**EXERCISE DESCRIPTION**
Beginning with the line that contains "To analyze your", transcribe every line down to the end of the entries, exactly, and no other lines.

**DATA**
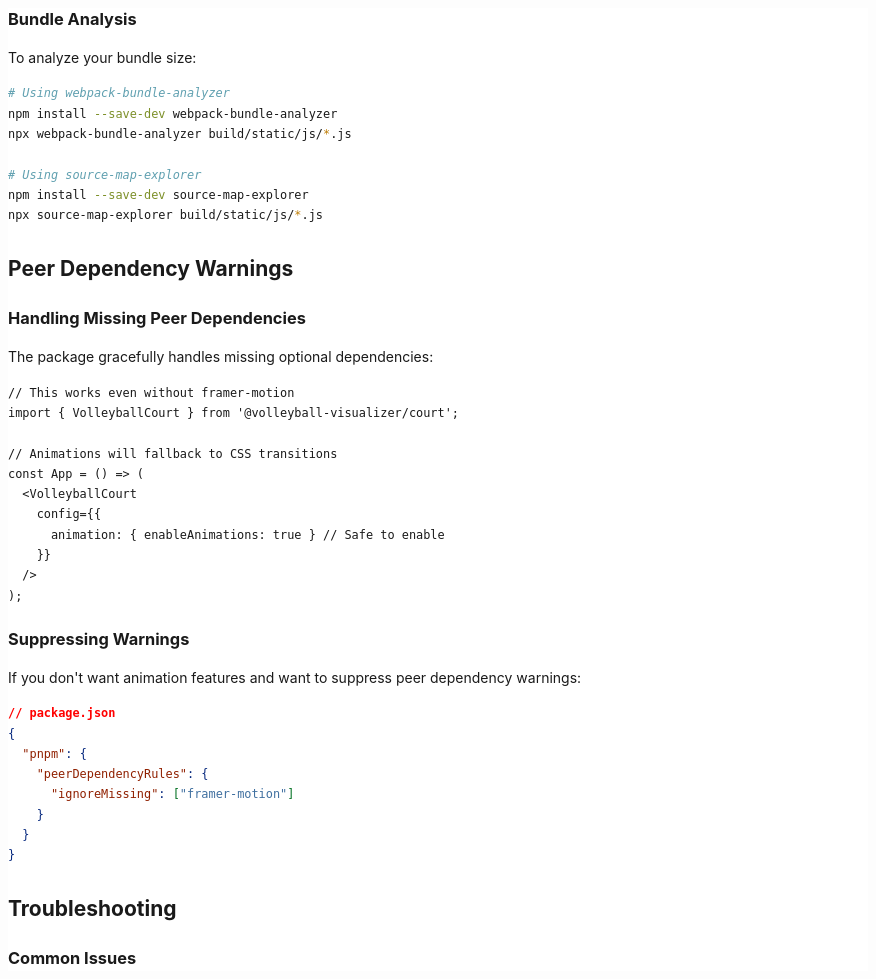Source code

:### Bundle Analysis

To analyze your bundle size:

```bash
# Using webpack-bundle-analyzer
npm install --save-dev webpack-bundle-analyzer
npx webpack-bundle-analyzer build/static/js/*.js

# Using source-map-explorer
npm install --save-dev source-map-explorer
npx source-map-explorer build/static/js/*.js
```

## Peer Dependency Warnings

### Handling Missing Peer Dependencies

The package gracefully handles missing optional dependencies:

```tsx
// This works even without framer-motion
import { VolleyballCourt } from '@volleyball-visualizer/court';

// Animations will fallback to CSS transitions
const App = () => (
  <VolleyballCourt 
    config={{ 
      animation: { enableAnimations: true } // Safe to enable
    }} 
  />
);
```

### Suppressing Warnings

If you don't want animation features and want to suppress peer dependency warnings:

```json
// package.json
{
  "pnpm": {
    "peerDependencyRules": {
      "ignoreMissing": ["framer-motion"]
    }
  }
}
```

## Troubleshooting

### Common Issues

**ANSWER TO THE PROBLEM**
To analyze your bundle size:

```bash
# Using webpack-bundle-analyzer
npm install --save-dev webpack-bundle-analyzer
npx webpack-bundle-analyzer build/static/js/*.js

# Using source-map-explorer
npm install --save-dev source-map-explorer
npx source-map-explorer build/static/js/*.js
```

## Peer Dependency Warnings

### Handling Missing Peer Dependencies

The package gracefully handles missing optional dependencies:

```tsx
// This works even without framer-motion
import { VolleyballCourt } from '@volleyball-visualizer/court';

// Animations will fallback to CSS transitions
const App = () => (
  <VolleyballCourt 
    config={{ 
      animation: { enableAnimations: true } // Safe to enable
    }} 
  />
);
```

### Suppressing Warnings

If you don't want animation features and want to suppress peer dependency warnings:

```json
// package.json
{
  "pnpm": {
    "peerDependencyRules": {
      "ignoreMissing": ["framer-motion"]
    }
  }
}
```

## Troubleshooting

### Common Issues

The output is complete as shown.